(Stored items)
════════
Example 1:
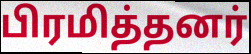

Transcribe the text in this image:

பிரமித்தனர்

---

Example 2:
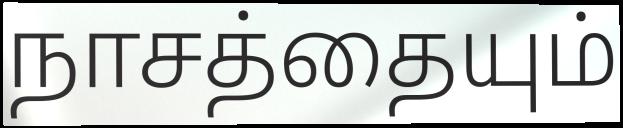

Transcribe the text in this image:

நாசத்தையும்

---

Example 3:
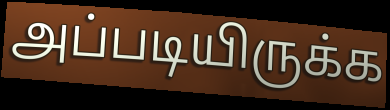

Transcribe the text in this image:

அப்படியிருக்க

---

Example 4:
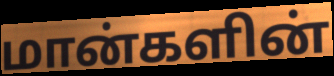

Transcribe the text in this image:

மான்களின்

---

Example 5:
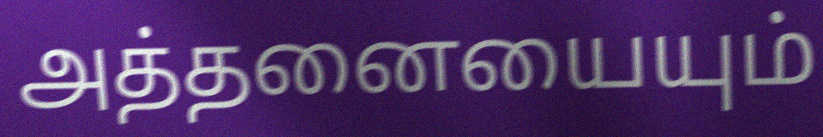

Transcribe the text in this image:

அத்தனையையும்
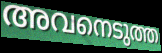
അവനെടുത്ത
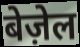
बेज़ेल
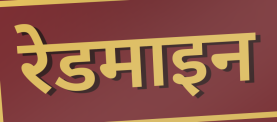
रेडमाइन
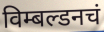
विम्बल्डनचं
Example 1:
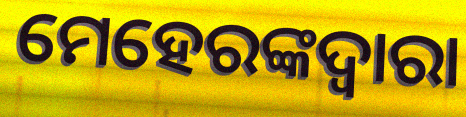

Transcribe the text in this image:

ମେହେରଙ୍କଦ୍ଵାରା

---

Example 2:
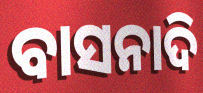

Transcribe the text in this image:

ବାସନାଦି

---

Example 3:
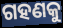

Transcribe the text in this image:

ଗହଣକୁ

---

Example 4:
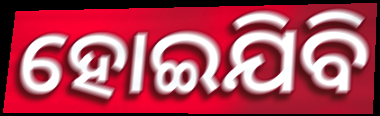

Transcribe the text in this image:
════════
## [YOUR INSTRUCTIONS]
Copy every one of the records above line for line, leaving out the pictures.

## [COMPLETED TASK]
Example 1:

Transcribe the text in this image:

பிரமித்தனர்

---

Example 2:

Transcribe the text in this image:

நாசத்தையும்

---

Example 3:

Transcribe the text in this image:

அப்படியிருக்க

---

Example 4:

Transcribe the text in this image:

மான்களின்

---

Example 5:

Transcribe the text in this image:

அத்தனையையும்
അവനെടുത്ത
बेज़ेल
रेडमाइन
विम्बल्डनचं
Example 1:

Transcribe the text in this image:

ମେହେରଙ୍କଦ୍ଵାରା

---

Example 2:

Transcribe the text in this image:

ବାସନାଦି

---

Example 3:

Transcribe the text in this image:

ଗହଣକୁ

---

Example 4:

Transcribe the text in this image:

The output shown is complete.